### YOUR GOAL
Please pull the catalog fields out of each of the items below and reproduce them word for word, one field per line in its original order.

### DATA TO USE
┌──

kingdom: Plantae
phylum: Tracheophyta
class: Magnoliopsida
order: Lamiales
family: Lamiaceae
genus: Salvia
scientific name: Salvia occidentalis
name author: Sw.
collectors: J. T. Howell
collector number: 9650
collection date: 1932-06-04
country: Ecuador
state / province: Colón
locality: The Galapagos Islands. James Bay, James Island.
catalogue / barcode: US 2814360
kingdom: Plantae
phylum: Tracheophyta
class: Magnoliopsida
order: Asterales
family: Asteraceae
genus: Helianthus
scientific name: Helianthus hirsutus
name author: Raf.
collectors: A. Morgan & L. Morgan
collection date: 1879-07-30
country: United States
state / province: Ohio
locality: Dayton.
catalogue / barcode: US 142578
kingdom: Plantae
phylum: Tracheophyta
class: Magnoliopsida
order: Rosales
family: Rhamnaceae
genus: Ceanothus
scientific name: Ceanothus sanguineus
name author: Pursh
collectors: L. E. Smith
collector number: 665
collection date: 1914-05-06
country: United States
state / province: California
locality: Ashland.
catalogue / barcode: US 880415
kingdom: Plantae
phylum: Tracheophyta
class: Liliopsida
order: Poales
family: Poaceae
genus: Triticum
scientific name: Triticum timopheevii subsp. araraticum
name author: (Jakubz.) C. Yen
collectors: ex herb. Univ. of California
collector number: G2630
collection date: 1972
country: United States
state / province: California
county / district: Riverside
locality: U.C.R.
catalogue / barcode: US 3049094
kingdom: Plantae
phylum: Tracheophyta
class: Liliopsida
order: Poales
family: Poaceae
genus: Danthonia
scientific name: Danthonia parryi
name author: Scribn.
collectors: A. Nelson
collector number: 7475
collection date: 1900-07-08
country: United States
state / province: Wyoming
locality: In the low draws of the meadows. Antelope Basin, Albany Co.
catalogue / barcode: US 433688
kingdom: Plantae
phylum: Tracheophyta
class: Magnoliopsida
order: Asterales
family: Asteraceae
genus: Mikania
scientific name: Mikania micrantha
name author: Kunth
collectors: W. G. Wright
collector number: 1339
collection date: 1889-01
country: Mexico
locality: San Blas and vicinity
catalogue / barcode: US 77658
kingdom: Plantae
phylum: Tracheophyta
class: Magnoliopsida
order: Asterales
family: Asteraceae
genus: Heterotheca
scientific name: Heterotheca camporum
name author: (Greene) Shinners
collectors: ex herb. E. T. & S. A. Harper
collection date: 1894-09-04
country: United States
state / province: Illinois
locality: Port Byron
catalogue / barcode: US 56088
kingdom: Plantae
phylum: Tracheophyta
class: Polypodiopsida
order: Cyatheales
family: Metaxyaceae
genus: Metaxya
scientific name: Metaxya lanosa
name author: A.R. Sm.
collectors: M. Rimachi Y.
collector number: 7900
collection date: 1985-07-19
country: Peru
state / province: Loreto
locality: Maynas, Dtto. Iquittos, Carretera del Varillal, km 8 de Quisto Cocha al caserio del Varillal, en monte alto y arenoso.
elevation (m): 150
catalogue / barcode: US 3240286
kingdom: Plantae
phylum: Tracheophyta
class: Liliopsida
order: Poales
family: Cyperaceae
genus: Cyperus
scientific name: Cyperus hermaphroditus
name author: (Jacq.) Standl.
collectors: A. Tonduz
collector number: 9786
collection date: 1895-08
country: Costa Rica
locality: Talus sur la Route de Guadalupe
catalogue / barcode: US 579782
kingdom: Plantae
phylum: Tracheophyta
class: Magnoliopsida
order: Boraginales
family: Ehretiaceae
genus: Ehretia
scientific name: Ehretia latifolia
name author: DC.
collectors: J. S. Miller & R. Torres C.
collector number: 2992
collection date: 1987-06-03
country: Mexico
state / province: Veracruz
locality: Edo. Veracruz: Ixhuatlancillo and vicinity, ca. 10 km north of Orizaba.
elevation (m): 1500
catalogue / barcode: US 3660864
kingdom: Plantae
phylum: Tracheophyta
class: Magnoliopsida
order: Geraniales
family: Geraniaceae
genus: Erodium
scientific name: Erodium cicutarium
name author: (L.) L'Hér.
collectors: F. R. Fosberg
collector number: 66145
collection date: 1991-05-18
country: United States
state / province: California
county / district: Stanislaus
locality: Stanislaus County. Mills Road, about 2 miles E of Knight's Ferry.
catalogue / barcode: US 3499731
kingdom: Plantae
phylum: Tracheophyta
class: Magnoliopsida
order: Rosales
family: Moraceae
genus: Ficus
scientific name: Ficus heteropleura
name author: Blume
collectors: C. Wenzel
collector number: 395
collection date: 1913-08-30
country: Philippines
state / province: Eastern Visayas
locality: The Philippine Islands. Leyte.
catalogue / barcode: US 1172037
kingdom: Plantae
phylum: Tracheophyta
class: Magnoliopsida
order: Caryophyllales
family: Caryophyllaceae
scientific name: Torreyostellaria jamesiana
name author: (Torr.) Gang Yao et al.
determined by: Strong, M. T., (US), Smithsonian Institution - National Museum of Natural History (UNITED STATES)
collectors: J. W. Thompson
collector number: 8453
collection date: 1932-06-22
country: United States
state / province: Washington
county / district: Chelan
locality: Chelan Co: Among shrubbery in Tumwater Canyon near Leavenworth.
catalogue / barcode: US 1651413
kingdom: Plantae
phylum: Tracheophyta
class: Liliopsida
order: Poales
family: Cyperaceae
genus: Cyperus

└──

### FULL SOLUTION
kingdom: Plantae
phylum: Tracheophyta
class: Magnoliopsida
order: Lamiales
family: Lamiaceae
genus: Salvia
scientific name: Salvia occidentalis
name author: Sw.
collectors: J. T. Howell
collector number: 9650
collection date: 1932-06-04
country: Ecuador
state / province: Colón
locality: The Galapagos Islands. James Bay, James Island.
catalogue / barcode: US 2814360
kingdom: Plantae
phylum: Tracheophyta
class: Magnoliopsida
order: Asterales
family: Asteraceae
genus: Helianthus
scientific name: Helianthus hirsutus
name author: Raf.
collectors: A. Morgan & L. Morgan
collection date: 1879-07-30
country: United States
state / province: Ohio
locality: Dayton.
catalogue / barcode: US 142578
kingdom: Plantae
phylum: Tracheophyta
class: Magnoliopsida
order: Rosales
family: Rhamnaceae
genus: Ceanothus
scientific name: Ceanothus sanguineus
name author: Pursh
collectors: L. E. Smith
collector number: 665
collection date: 1914-05-06
country: United States
state / province: California
locality: Ashland.
catalogue / barcode: US 880415
kingdom: Plantae
phylum: Tracheophyta
class: Liliopsida
order: Poales
family: Poaceae
genus: Triticum
scientific name: Triticum timopheevii subsp. araraticum
name author: (Jakubz.) C. Yen
collectors: ex herb. Univ. of California
collector number: G2630
collection date: 1972
country: United States
state / province: California
county / district: Riverside
locality: U.C.R.
catalogue / barcode: US 3049094
kingdom: Plantae
phylum: Tracheophyta
class: Liliopsida
order: Poales
family: Poaceae
genus: Danthonia
scientific name: Danthonia parryi
name author: Scribn.
collectors: A. Nelson
collector number: 7475
collection date: 1900-07-08
country: United States
state / province: Wyoming
locality: In the low draws of the meadows. Antelope Basin, Albany Co.
catalogue / barcode: US 433688
kingdom: Plantae
phylum: Tracheophyta
class: Magnoliopsida
order: Asterales
family: Asteraceae
genus: Mikania
scientific name: Mikania micrantha
name author: Kunth
collectors: W. G. Wright
collector number: 1339
collection date: 1889-01
country: Mexico
locality: San Blas and vicinity
catalogue / barcode: US 77658
kingdom: Plantae
phylum: Tracheophyta
class: Magnoliopsida
order: Asterales
family: Asteraceae
genus: Heterotheca
scientific name: Heterotheca camporum
name author: (Greene) Shinners
collectors: ex herb. E. T. & S. A. Harper
collection date: 1894-09-04
country: United States
state / province: Illinois
locality: Port Byron
catalogue / barcode: US 56088
kingdom: Plantae
phylum: Tracheophyta
class: Polypodiopsida
order: Cyatheales
family: Metaxyaceae
genus: Metaxya
scientific name: Metaxya lanosa
name author: A.R. Sm.
collectors: M. Rimachi Y.
collector number: 7900
collection date: 1985-07-19
country: Peru
state / province: Loreto
locality: Maynas, Dtto. Iquittos, Carretera del Varillal, km 8 de Quisto Cocha al caserio del Varillal, en monte alto y arenoso.
elevation (m): 150
catalogue / barcode: US 3240286
kingdom: Plantae
phylum: Tracheophyta
class: Liliopsida
order: Poales
family: Cyperaceae
genus: Cyperus
scientific name: Cyperus hermaphroditus
name author: (Jacq.) Standl.
collectors: A. Tonduz
collector number: 9786
collection date: 1895-08
country: Costa Rica
locality: Talus sur la Route de Guadalupe
catalogue / barcode: US 579782
kingdom: Plantae
phylum: Tracheophyta
class: Magnoliopsida
order: Boraginales
family: Ehretiaceae
genus: Ehretia
scientific name: Ehretia latifolia
name author: DC.
collectors: J. S. Miller & R. Torres C.
collector number: 2992
collection date: 1987-06-03
country: Mexico
state / province: Veracruz
locality: Edo. Veracruz: Ixhuatlancillo and vicinity, ca. 10 km north of Orizaba.
elevation (m): 1500
catalogue / barcode: US 3660864
kingdom: Plantae
phylum: Tracheophyta
class: Magnoliopsida
order: Geraniales
family: Geraniaceae
genus: Erodium
scientific name: Erodium cicutarium
name author: (L.) L'Hér.
collectors: F. R. Fosberg
collector number: 66145
collection date: 1991-05-18
country: United States
state / province: California
county / district: Stanislaus
locality: Stanislaus County. Mills Road, about 2 miles E of Knight's Ferry.
catalogue / barcode: US 3499731
kingdom: Plantae
phylum: Tracheophyta
class: Magnoliopsida
order: Rosales
family: Moraceae
genus: Ficus
scientific name: Ficus heteropleura
name author: Blume
collectors: C. Wenzel
collector number: 395
collection date: 1913-08-30
country: Philippines
state / province: Eastern Visayas
locality: The Philippine Islands. Leyte.
catalogue / barcode: US 1172037
kingdom: Plantae
phylum: Tracheophyta
class: Magnoliopsida
order: Caryophyllales
family: Caryophyllaceae
scientific name: Torreyostellaria jamesiana
name author: (Torr.) Gang Yao et al.
determined by: Strong, M. T., (US), Smithsonian Institution - National Museum of Natural History (UNITED STATES)
collectors: J. W. Thompson
collector number: 8453
collection date: 1932-06-22
country: United States
state / province: Washington
county / district: Chelan
locality: Chelan Co: Among shrubbery in Tumwater Canyon near Leavenworth.
catalogue / barcode: US 1651413
kingdom: Plantae
phylum: Tracheophyta
class: Liliopsida
order: Poales
family: Cyperaceae
genus: Cyperus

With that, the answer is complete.